Maar Jezus had dit gehoord en antwoordde:
“Niet de gezonden hebben een dokter nodig, maar de zieken.
Ga, en onderzoek wat dit wil zeggen.
Mededogen wens ik, geen holle offers.
Niet om de rechtvaardigen te roepen, ben ik gekomen, maar de zondaars.”
Dit is wellicht wel het kortste roepingsverhaal uit de Bijbel! Het staat er allemaal in één zin. Nochtans was er niets vanzelfsprekends aan, integendeel!
Waar de Farizeeën hier alweer over morren, zou net zo goed uit ónze mond kunnen komen.
Wat zouden wij zeggen als we Jezus zien optrekken met collaborateurs en afpersers – meer nog, dat hij er zo-een uitkiest om zijn dichte leerling te zijn?
En toch is het dat wat hier gebeurt. Eerst heeft Jezus een paar vissers tot zijn kring geroepen. Niet bepaald de meest hoog aangeschreven mensen,
maar dan toch een eerbaar beroep. Nu roept hij iemand die alom veracht wordt en zélfs ‘wettelijk onrein’ is wegens zijn contacten met heidenen.

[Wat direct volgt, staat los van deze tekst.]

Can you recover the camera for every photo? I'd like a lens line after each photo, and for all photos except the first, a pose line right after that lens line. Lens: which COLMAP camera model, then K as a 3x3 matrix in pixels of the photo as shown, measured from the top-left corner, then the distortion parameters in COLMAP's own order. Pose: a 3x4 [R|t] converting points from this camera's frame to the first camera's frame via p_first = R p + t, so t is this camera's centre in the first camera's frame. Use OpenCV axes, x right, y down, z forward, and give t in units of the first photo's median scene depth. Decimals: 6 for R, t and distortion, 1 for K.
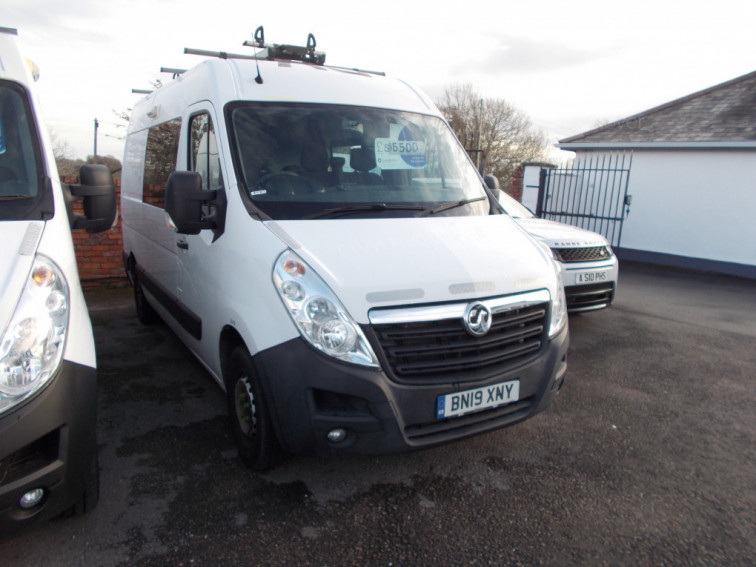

Maar Jezus gaat het nooit om slaafse navolging van regels. Voor Jezus gaat het om het hart, het mededogen.
Wie hem volgt als hij roept, is welkom,
welkom in het clubje ‘tollenaars en zondaars’, welkom bij de ‘rafelrandmensen’, welkom bij wie in het hart beseffen redding nódig te hebben.